Mutter's virtuosity is, as always, beyond reproach. She and the Trondheim Soloists go beyond themselves to capture the very essence of Vivaldi's extraordinary creativity and playfulness. It has become fashionable, however, to attempt a new interpretation of this beautiful score. In fact, the compulsion to do something new and different with Vivaldi's music makes each new performance of The Four Seasons akin to a familiar, but well-loved, battlefield.
The Mutter/Trondheim approach is best typified in Autumn. The first movement begins on a rather conservative note but the tempos soon get pulled around so much the listener feels rather drunk and disoriented. The movement's middle section is almost refined and the hunt that follows sounds as though it is taking place in Handel's England rather than in Vivaldi's Italy.

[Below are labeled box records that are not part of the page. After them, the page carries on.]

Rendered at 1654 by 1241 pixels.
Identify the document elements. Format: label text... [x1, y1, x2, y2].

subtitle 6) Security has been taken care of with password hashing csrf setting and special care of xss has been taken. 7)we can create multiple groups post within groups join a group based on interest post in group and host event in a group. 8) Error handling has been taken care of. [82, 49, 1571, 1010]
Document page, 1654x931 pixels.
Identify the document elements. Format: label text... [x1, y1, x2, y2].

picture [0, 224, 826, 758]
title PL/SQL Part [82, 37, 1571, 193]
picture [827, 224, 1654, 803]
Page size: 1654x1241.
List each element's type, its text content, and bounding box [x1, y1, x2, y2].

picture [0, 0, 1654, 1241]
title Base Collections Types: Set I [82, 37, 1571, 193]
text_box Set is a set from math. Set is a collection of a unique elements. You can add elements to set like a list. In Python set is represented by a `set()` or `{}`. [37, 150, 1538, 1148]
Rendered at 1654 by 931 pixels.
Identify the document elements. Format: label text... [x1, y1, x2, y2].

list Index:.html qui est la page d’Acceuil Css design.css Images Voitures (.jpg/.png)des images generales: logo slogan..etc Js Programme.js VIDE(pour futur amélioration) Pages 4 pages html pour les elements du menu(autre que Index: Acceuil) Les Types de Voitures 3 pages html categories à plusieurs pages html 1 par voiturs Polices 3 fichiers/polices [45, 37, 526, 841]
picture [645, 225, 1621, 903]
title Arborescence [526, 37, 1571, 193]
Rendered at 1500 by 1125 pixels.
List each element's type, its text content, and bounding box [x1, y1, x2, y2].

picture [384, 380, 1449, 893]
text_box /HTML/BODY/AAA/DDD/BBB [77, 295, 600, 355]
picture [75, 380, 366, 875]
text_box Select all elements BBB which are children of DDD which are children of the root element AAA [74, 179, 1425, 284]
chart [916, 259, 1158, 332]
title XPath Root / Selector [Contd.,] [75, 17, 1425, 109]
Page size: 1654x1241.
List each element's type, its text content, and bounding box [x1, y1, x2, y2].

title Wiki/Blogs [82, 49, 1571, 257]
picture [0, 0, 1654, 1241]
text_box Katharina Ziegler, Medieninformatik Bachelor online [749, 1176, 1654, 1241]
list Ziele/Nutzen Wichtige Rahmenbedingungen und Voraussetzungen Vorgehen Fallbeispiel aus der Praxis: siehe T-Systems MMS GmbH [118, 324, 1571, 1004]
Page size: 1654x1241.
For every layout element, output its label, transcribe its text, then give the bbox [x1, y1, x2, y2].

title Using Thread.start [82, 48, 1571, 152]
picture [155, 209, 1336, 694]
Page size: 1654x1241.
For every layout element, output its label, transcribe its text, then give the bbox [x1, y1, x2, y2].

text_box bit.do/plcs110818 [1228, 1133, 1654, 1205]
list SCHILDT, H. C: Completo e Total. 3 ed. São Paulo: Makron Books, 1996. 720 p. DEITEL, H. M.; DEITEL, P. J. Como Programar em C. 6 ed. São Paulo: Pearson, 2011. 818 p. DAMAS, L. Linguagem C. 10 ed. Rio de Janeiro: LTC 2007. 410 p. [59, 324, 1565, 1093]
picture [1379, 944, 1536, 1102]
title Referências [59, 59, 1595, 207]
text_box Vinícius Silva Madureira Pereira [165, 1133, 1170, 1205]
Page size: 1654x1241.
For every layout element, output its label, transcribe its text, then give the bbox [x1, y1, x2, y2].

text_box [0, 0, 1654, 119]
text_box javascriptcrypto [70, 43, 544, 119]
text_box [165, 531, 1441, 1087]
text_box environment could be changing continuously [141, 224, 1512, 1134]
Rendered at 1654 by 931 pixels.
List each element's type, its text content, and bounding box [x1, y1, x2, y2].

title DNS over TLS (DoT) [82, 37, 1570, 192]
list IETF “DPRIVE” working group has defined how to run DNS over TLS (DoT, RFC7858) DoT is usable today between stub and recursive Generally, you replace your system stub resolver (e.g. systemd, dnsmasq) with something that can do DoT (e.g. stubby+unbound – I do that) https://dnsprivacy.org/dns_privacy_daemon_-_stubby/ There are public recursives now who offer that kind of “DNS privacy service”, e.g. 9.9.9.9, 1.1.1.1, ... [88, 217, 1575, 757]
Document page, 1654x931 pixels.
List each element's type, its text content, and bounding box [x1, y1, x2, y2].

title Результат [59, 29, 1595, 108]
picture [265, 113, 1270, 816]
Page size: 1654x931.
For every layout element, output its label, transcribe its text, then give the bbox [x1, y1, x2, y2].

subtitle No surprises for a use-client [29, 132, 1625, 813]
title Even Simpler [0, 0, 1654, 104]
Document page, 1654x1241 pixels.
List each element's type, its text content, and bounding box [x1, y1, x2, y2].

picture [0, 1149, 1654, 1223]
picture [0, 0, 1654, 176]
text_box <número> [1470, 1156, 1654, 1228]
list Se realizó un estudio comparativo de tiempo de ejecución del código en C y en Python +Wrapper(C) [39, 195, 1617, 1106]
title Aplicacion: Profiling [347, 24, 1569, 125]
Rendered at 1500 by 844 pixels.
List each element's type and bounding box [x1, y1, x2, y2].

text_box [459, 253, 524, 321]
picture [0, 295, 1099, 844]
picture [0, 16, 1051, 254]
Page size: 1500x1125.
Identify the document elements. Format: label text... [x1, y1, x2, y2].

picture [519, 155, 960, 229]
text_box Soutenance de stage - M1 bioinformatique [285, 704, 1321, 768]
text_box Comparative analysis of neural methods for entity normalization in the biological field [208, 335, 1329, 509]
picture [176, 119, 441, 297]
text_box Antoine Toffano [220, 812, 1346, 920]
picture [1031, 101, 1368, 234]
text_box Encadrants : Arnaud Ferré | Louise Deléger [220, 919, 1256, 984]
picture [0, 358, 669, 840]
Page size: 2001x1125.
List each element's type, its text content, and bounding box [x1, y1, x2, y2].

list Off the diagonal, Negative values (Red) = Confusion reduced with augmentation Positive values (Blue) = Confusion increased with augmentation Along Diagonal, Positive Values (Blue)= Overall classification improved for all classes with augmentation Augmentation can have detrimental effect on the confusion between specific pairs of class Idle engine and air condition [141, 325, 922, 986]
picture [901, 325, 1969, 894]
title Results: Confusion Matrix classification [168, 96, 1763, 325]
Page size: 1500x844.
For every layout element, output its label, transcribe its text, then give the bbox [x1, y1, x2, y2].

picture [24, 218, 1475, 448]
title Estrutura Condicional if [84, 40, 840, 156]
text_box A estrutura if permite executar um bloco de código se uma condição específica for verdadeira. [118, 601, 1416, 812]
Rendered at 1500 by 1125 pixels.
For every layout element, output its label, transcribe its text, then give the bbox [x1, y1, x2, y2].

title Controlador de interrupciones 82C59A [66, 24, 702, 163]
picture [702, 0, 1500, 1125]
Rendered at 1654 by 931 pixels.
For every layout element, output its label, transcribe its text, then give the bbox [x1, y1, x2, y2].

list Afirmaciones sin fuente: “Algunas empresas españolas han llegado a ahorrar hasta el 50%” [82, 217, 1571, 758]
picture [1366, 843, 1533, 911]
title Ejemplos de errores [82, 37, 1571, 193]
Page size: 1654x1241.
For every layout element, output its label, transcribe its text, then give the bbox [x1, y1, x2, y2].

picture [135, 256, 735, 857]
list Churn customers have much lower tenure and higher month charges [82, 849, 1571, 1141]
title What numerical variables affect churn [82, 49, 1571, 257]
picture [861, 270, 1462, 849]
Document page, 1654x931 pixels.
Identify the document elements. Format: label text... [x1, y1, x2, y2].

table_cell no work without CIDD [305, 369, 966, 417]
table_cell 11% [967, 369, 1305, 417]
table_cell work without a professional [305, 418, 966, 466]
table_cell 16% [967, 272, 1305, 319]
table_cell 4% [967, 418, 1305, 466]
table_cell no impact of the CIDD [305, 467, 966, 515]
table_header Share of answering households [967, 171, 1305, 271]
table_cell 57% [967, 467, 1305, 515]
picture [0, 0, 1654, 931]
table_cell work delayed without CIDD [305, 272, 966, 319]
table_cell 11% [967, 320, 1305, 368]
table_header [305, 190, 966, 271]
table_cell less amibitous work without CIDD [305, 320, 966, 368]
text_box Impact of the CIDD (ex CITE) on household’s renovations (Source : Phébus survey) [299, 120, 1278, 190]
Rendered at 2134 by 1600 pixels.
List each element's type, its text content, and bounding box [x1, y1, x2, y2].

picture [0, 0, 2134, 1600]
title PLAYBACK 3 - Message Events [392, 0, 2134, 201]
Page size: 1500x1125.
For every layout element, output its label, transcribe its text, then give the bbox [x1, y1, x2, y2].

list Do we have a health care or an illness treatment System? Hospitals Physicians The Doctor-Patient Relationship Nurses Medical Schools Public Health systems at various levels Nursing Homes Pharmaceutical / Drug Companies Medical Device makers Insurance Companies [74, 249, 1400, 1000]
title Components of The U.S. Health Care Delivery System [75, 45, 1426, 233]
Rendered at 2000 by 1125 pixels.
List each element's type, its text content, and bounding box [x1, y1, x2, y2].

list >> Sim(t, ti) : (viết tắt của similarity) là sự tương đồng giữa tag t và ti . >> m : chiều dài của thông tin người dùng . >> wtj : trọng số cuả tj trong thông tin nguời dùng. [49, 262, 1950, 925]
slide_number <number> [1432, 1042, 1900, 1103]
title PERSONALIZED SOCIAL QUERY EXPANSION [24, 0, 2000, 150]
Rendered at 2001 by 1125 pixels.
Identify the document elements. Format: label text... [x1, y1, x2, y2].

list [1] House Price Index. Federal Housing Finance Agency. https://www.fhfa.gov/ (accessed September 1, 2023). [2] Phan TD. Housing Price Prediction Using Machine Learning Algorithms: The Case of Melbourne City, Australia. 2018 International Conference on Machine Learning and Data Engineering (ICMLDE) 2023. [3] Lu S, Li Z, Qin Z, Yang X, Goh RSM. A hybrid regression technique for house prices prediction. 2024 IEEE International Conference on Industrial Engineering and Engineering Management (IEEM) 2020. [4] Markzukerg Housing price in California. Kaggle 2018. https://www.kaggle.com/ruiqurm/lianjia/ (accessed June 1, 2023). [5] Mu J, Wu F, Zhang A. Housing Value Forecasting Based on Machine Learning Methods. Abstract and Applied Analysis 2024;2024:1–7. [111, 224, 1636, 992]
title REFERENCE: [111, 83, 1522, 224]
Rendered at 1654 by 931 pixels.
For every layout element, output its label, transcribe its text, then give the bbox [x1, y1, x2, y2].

Early in her career, Mutter recorded this very same music with Herbert von Karajan. That interpretation was so smooth, so mellow and so gorgeous, and Mutter's extraordinary talent was showcased to such perfection, that this recording can't help but pale beside it.
This is an interesting CD and it certainly is a lot of fun, even though I doubt that it accomplishes all that Mutter wanted it to. The conversation between Mutter and Harald Wieser, included in the booklet, seems to indicate the playful and whimsical nature with which we are supposed to receive this recording. Okay, playful it is. But I think Anne-Sophie Mutter is so good, so accomplished and so extraordinary, that she deserved something just a little better.